The show was originated as one of the first radio sitcoms, writen and voiced by Freeman Gosden and Charles Correll, originating from station WMAQ in Chicago, part of the CBS radio network. It was first broadcast in March of 1928.

The characters were represented as African Americans, or more accurately blackface minstrel show caricatures of African Americans. Gosden and Correll were white actors.

Today Amos & Andy is best remembered for its racist stereotypes of African Americans. However most of the humor of the show came from silly situations, bad puns, and commentary on current events rather than racial mockery. While much of the depiction of African Americans in the show is offensive by today's standards, the characterization is more sympathetic and rounded than that of many other shows of the 1920s which continued to use the old minstrel show stereotypes of the 19th century and did not enjoy the success of Amos & Andy.

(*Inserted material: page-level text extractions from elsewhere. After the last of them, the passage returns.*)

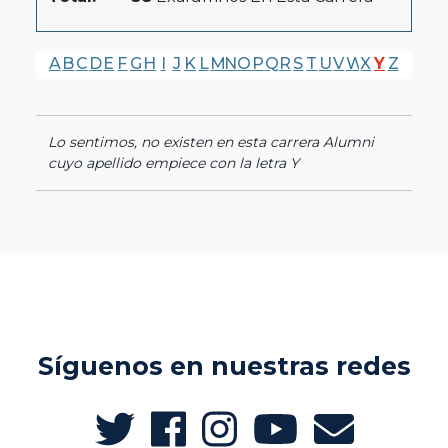
A
B
C
D
E
F
G
H
I
J
K
L
M
N
O
P
Q
R
S
T
U
V
W
X
Y
Z
Lo sentimos, no existen en esta carrera Alumni
cuyo apellido empiece con la letra Y
Síguenos en nuestras redes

The title characters, Amos and Andy, were depicted as being uneducated blacks from rural Georgia and coming north to find work in the big city of Chicago (a format similar to Gosden and Correll's earlier show Sam & Henry). Amos was naive but honest, Andy blustering with inflated self confidence. Other regular characters included "The Kingfish" who was always trying to lure the title characters into get rich quick schemes, and "Lightning", a lazy slow moving Stepin Fetchit type character.

In August of 1929 Gosden & Correll moved the show to NBC which offered them higher pay. At the same time the storyline of Amos & Andy had the title characters move from Chicago to Harlem, New York City, where they were soon joined by the rest of the regular characters.

The program was very popular. Sponsors included Pepsodent toothpaste, Campbell's Soup, Rinso detergent, and the Rexall Drugstore Chain. President Calvin Coolidge was said to be amoung the devoted listeners. Huey P. Long took his nickname of "Kingfish" from one of the characters on the show. By 1931 an estimated 40 million Americans were regular listeners. Many movie theaters began the practice of stopping the films for the 15 minutes of the Amos 'n Andy show and playing the program over the sound system, then resuming the film.

In 1930, RKO brought Gosden and Correll to Hollywood to do an Amos & Andy motion picture. This was entitled "Check and Double Check[?]" (a catch phrase from the radio show). The cast included a mix of white and black performers (the later including Duke Ellington and his orchestra) with Gosden and Correll disconcertingly playing Amos and Andy in blackface. The film pleased neither critics nor Amos & Andy's creators, but turned a tidy profit for RKO. RKO offered Gosden and Correll a contract to do a sequel, which they declined. Years later Gosden was quoted as calling Check and Double Check "just about the worst movie ever".

In 1943 the radio program went from 15 minutes 5 days a week to a half-hour once a week format.

A television version of Amos & Andy produced from 1951 to 1953, with 78 episodes filmed. The tv show used African American actors in the main roles, although the actors were instructed to keep their character's voices and speech patterns as close to Gosden & Correll's as possible.

In 1955 the format of the radio show was changed to include playing recorded music in between skits, and the show remnamed The Amos 'n' Andy Music Hall. The final Amos & Andy radio show was broadcast on November 25, 1960.

African American advocacy groups such as the NAACP and other progressives repeatedly protested Amos & Andy and were a factor in getting it removed from the air, although by the 1950s the popularity of the show was well below its peak in the 1930s.